First, I am trying to do my best in finding ways of retaining info, and keeping a wp:npov. About the splitting off of an article. I believe it is not the same as hiding, let me try and explain. Say we have a chemical substance that is the perfect agent against coughing. You dissolve it into a water-sirup, and you take it for two days, 3 times a day, a big spoonful, and your cough is gone. Absolutely perfect stuff .. except .. it gives you a bad taste in your mouth for at least 3 hours. And I mean a BAD taste. That compound would get a big page on Wikipedia, similar setup as Venlafaxine (intro, general 'what is this compound chemically', history, what are its good points, what are its bad points, references, external links .. that bad points section would be a couple of lines, telling it tastes awful. But with Venlafaxine, there is not just a small section, this compound has a side effect so bad, it even has its own article. And I would even advocate to split of 'venlafaxine discontinuation' from that SSRI-article where it is now, because, as I understood, it has more negative effects, which should be under different articles (SNRI???, might even do that one of these days, if nobody beats me to it!). (just an inbetween line, chemical compounds don't have to be very important to be in the Wikipedia, I mean, Holmium(III) oxide does not seem to be a very important compound to me). In all those articles there should be a short, neutral paragraph about the bad effect of venlafaxine, and a link, using the {{main}}-template, to the main subject article (like on venlafaxine, now). In that way it would even attract more readers from different angles (you are now only attracting people via the chemical compounds names, and if they see a 30 kb article, they may not think about reading it). By the way, your link could even be a reference on that article, in stead of an external link (on that article a sentence like 'a petition started in xxx collected more than 11,000 signatures (count date: August 2006)<ref>[http://your.ref Petition against Effoxir/venlafaxine]</ref>' would have a good place!).

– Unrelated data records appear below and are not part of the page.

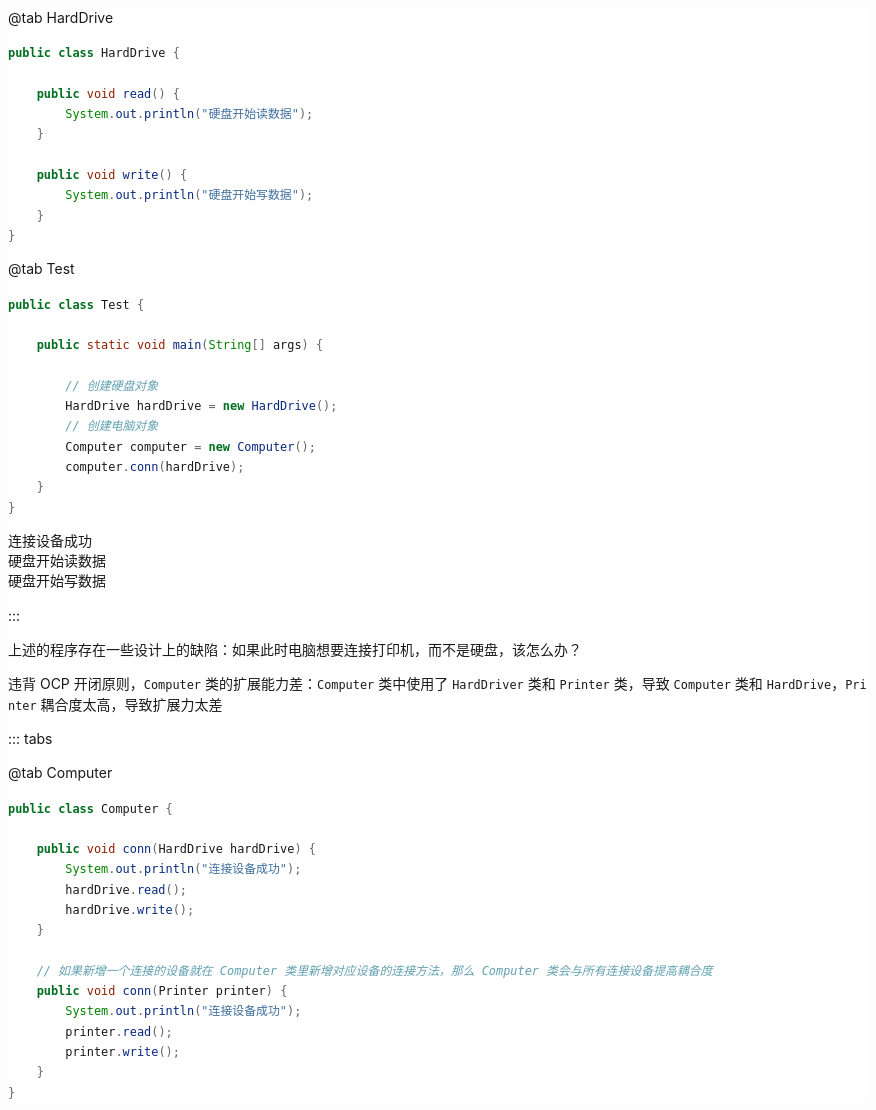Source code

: @tab HardDrive

```java
public class HardDrive {

    public void read() {
        System.out.println("硬盘开始读数据");
    }

    public void write() {
        System.out.println("硬盘开始写数据");
    }
}
```

@tab Test

```java
public class Test {

    public static void main(String[] args) {

        // 创建硬盘对象
        HardDrive hardDrive = new HardDrive();
        // 创建电脑对象
        Computer computer = new Computer();
        computer.conn(hardDrive);
    }
}
```

连接设备成功  
硬盘开始读数据  
硬盘开始写数据

:::

上述的程序存在一些设计上的缺陷：如果此时电脑想要连接打印机，而不是硬盘，该怎么办？

违背 OCP 开闭原则，`Computer` 类的扩展能力差：`Computer` 类中使用了 `HardDriver` 类和 `Printer` 类，导致 `Computer` 类和 `HardDrive`，`Printer` 耦合度太高，导致扩展力太差

::: tabs

@tab Computer

```java
public class Computer {

    public void conn(HardDrive hardDrive) {
        System.out.println("连接设备成功");
        hardDrive.read();
        hardDrive.write();
    }
    
    // 如果新增一个连接的设备就在 Computer 类里新增对应设备的连接方法，那么 Computer 类会与所有连接设备提高耦合度
    public void conn(Printer printer) {
        System.out.println("连接设备成功");
        printer.read();
        printer.write();
    }
}
```
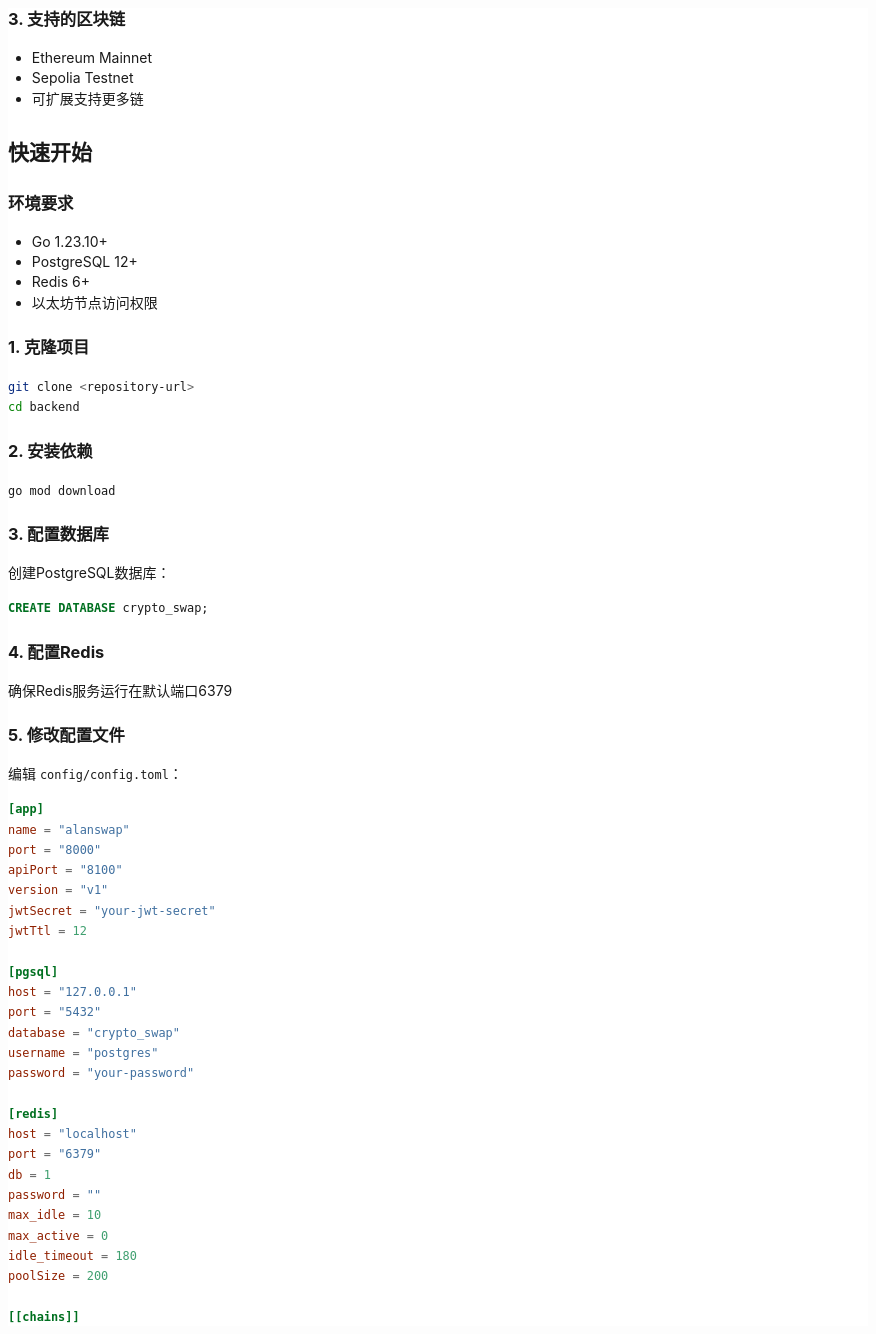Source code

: ### 3. 支持的区块链
- Ethereum Mainnet
- Sepolia Testnet
- 可扩展支持更多链

## 快速开始

### 环境要求
- Go 1.23.10+
- PostgreSQL 12+
- Redis 6+
- 以太坊节点访问权限

### 1. 克隆项目
```bash
git clone <repository-url>
cd backend
```

### 2. 安装依赖
```bash
go mod download
```

### 3. 配置数据库
创建PostgreSQL数据库：
```sql
CREATE DATABASE crypto_swap;
```

### 4. 配置Redis
确保Redis服务运行在默认端口6379

### 5. 修改配置文件
编辑 `config/config.toml`：
```toml
[app]
name = "alanswap"
port = "8000"
apiPort = "8100"
version = "v1"
jwtSecret = "your-jwt-secret"
jwtTtl = 12

[pgsql]
host = "127.0.0.1"
port = "5432"
database = "crypto_swap"
username = "postgres"
password = "your-password"

[redis]
host = "localhost"
port = "6379"
db = 1
password = ""
max_idle = 10
max_active = 0
idle_timeout = 180
poolSize = 200

[[chains]]
```
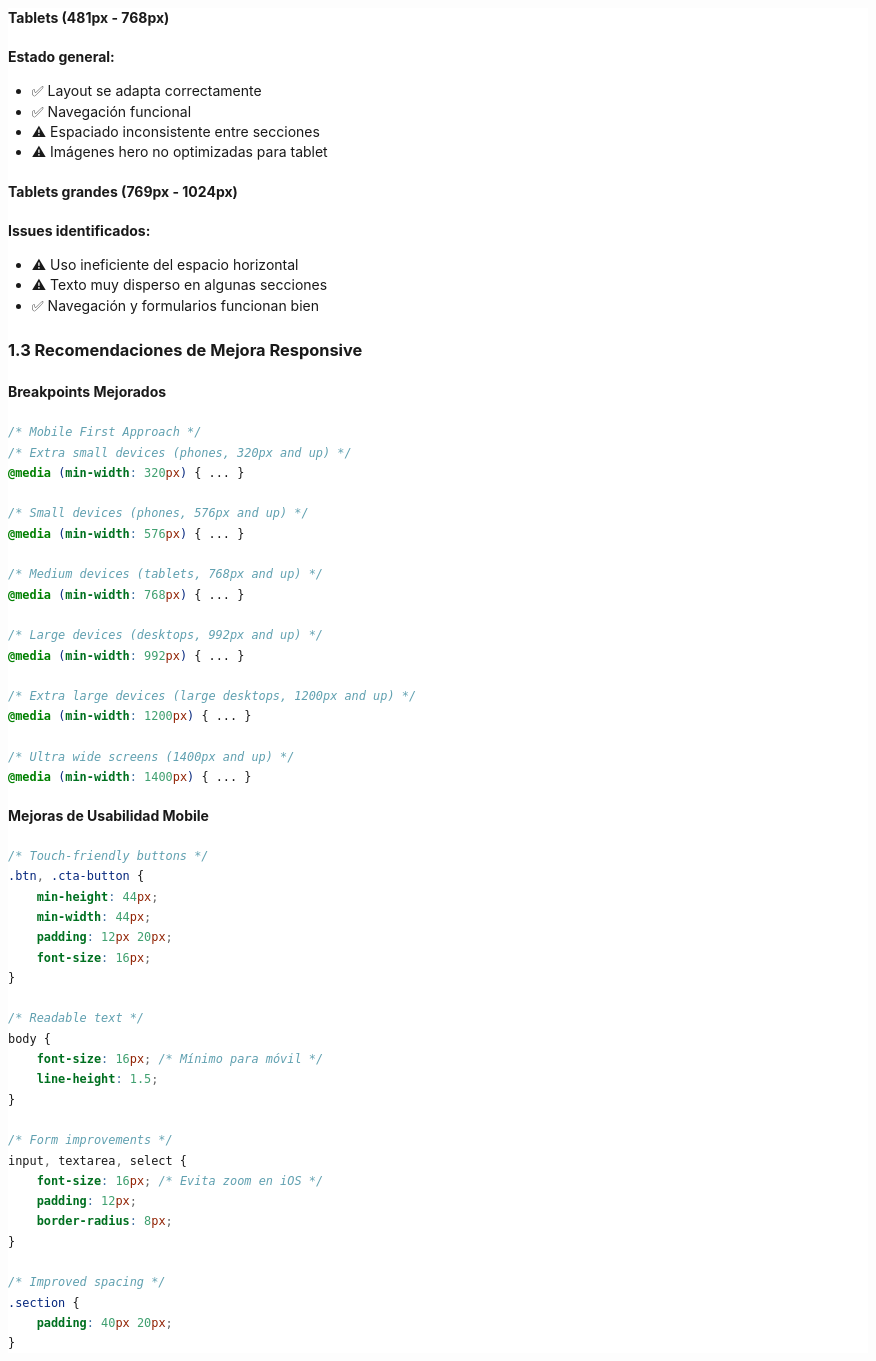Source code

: #### Tablets (481px - 768px)
**Estado general:**
- ✅ Layout se adapta correctamente
- ✅ Navegación funcional
- ⚠️ Espaciado inconsistente entre secciones
- ⚠️ Imágenes hero no optimizadas para tablet

#### Tablets grandes (769px - 1024px)
**Issues identificados:**
- ⚠️ Uso ineficiente del espacio horizontal
- ⚠️ Texto muy disperso en algunas secciones
- ✅ Navegación y formularios funcionan bien

### 1.3 Recomendaciones de Mejora Responsive

#### Breakpoints Mejorados
```css
/* Mobile First Approach */
/* Extra small devices (phones, 320px and up) */
@media (min-width: 320px) { ... }

/* Small devices (phones, 576px and up) */
@media (min-width: 576px) { ... }

/* Medium devices (tablets, 768px and up) */
@media (min-width: 768px) { ... }

/* Large devices (desktops, 992px and up) */
@media (min-width: 992px) { ... }

/* Extra large devices (large desktops, 1200px and up) */
@media (min-width: 1200px) { ... }

/* Ultra wide screens (1400px and up) */
@media (min-width: 1400px) { ... }
```

#### Mejoras de Usabilidad Mobile
```css
/* Touch-friendly buttons */
.btn, .cta-button {
    min-height: 44px;
    min-width: 44px;
    padding: 12px 20px;
    font-size: 16px;
}

/* Readable text */
body {
    font-size: 16px; /* Mínimo para móvil */
    line-height: 1.5;
}

/* Form improvements */
input, textarea, select {
    font-size: 16px; /* Evita zoom en iOS */
    padding: 12px;
    border-radius: 8px;
}

/* Improved spacing */
.section {
    padding: 40px 20px;
}
```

Other reasons to split off are again cold, technical ones, the Wikipedia Manual of Style (or, more specifically the style guide) says: "When there is enough text in a given subtopic to merit its own entry, that text can be excised from the present entry and replaced by a link." There is a preferred maximum size to articles, which is about 30 kb, above that people get a warning when editing the whole article, roughly, I think venlafaxine is getting close to that.
So for now, I will remove link and data from the venlafaxine page. Sorry, we are going into an editorial about this, though I hope you will go on and create and edit an article for this subject, and linking it from the pages that need the link. I will be glad to help, drop me a line and I'll try to be there as soon as possible. Dirk Beetstra T C 07:29, 4 September 2006 (UTC)
Changed my mind a bit, I leave the external link, maybe needs a reword of the presentation (at least, it says Effoxir i.s.o. venlafaxine, may I suggest a reword into 'Effoxir (Venlafaxine)'? --Dirk Beetstra T C 07:42, 4 September 2006 (UTC)
I don't egree but es my eh key is wrecked for now, will reply enother time.. too mch senitizing to the point of impeirment of freedom of informetion.. this group of drugs is et centre of mejor controversy end you ere censoring this.. the denger is being minimelized.. not good. fine line.. will comment more when my keyboord is fixed.